We identified 54 approvals made during our search period, with 36 drugs (67%) approved on the basis of a surrogate end point. Figure 1 shows all surrogate approvals, the efficacy end point at the time of approval, and the regulatory pathway. Approval was granted on the basis of a surrogate for all 15 accelerated approvals (100%) and 21 of 39 traditional approvals (54%). Rate of response, measured by a reduction in tumor size or volume, was the primary measure of efficacy for 19 of 36 surrogate-based approvals (53%), whereas PFS or disease-free survival was cited as the basis of 17 of 36 approvals (47%).

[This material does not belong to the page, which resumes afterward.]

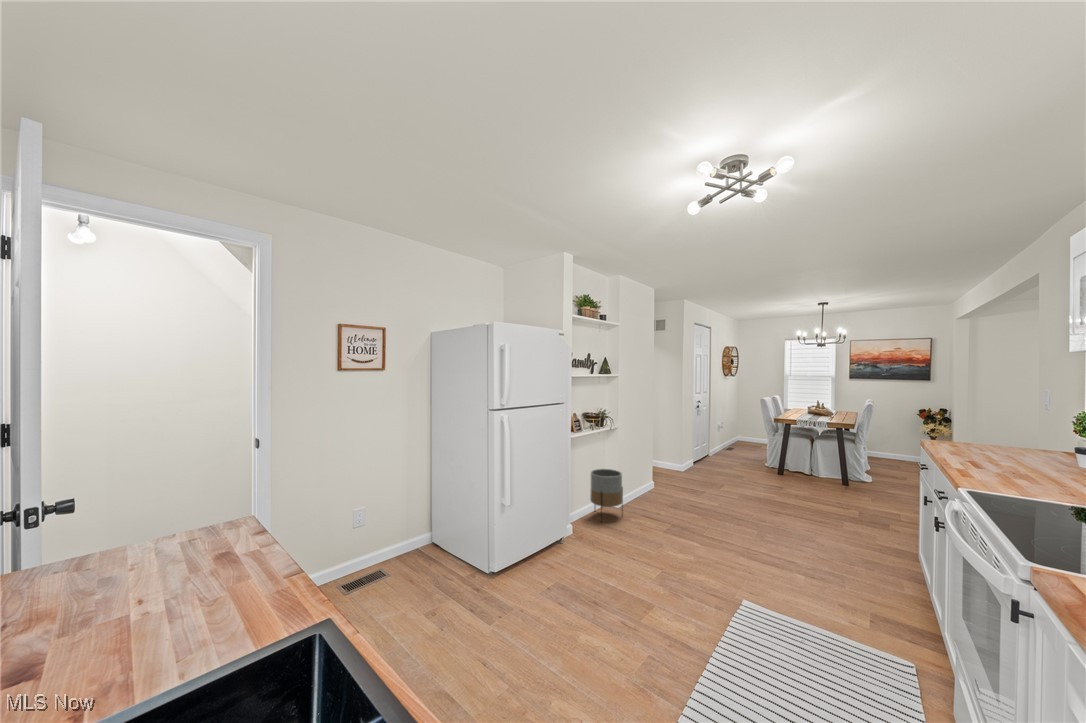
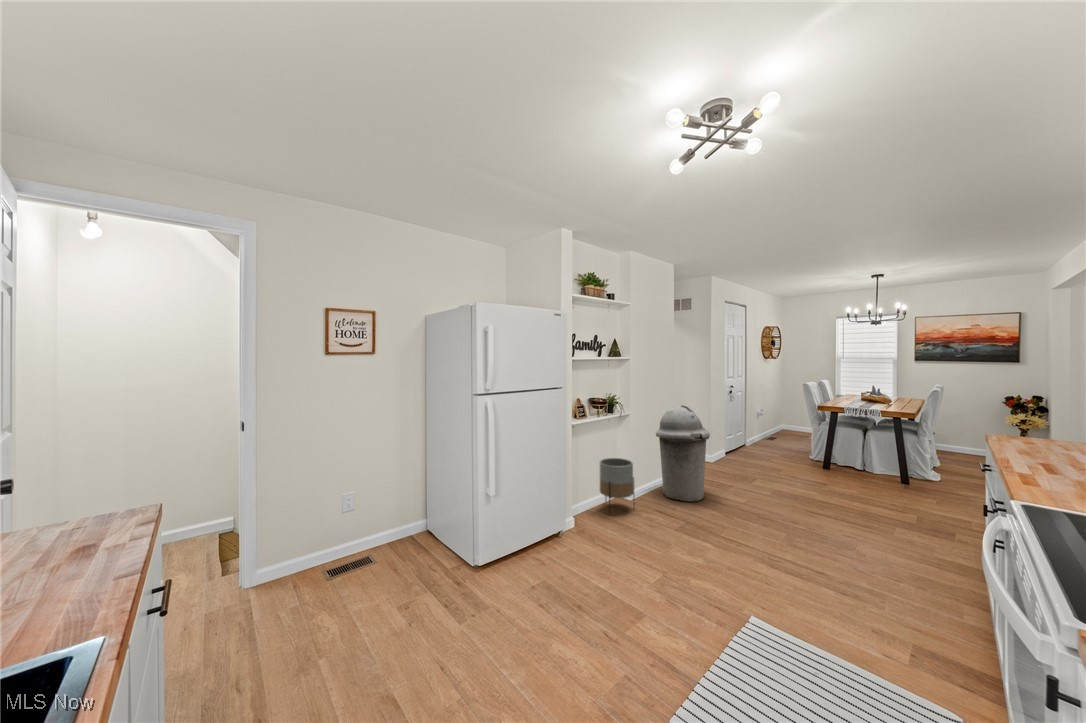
trash can: none [638,419,688,508] -> present [656,405,710,502]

With a median follow-up of 4.4 years, 5 drugs were subsequently shown to improve overall survival in randomized studies (in 1 of 15 accelerated approvals and in 4 of 21 traditional approvals), 18 drugs failed to improve overall survival (in 6 of 15 accelerated approvals and in 12 of 21 traditional approvals) as primary or secondary outcomes, and 13 drugs continue to have unknown survival effects, meaning they remain untested or they have no reported survival results as primary or secondary outcome (in 8 of 15 accelerated approvals and in 5 of 21 traditional approvals). Figure 2 compares the percentage of approved drugs with known and unknown effects on overall survival based on our systematic review of subsequent literature. The use of crossover occurred in 11 of 36 trials (31%) and did not differ among trials that found a survival advantage vs those that did not (1 of 5 [20%] vs 10 of 18 [55%]; P?=?.16).
Discussion

During our study period, 36 of 54 contemporary cancer drug approvals (67%) were made on the basis of a surrogate end point. With several years of follow-up, 31 (86%) of these approvals (57% of the 54 drugs approved) have unknown effects on overall survival or fail to show gains in survival. Our results show that most cancer drug approvals have not been shown to, or do not, improve clinically relevant end points.

Since 2008, the FDA has approved a higher percentage of drugs than previously,4 and cancer drugs are approved on the basis of surrogates that have poor correlations with overall survival.2 Our results suggest that the FDA may be approving many costly, toxic drugs that do not improve overall survival. Enforcement of postmarketing studies is therefore of critical importance.




https://jamanetwork.com/journals/jamainternalmedicine/fullarticle/2463590



And things have almost certainly got worse in the 4yrs since Vinay Prasad did that study.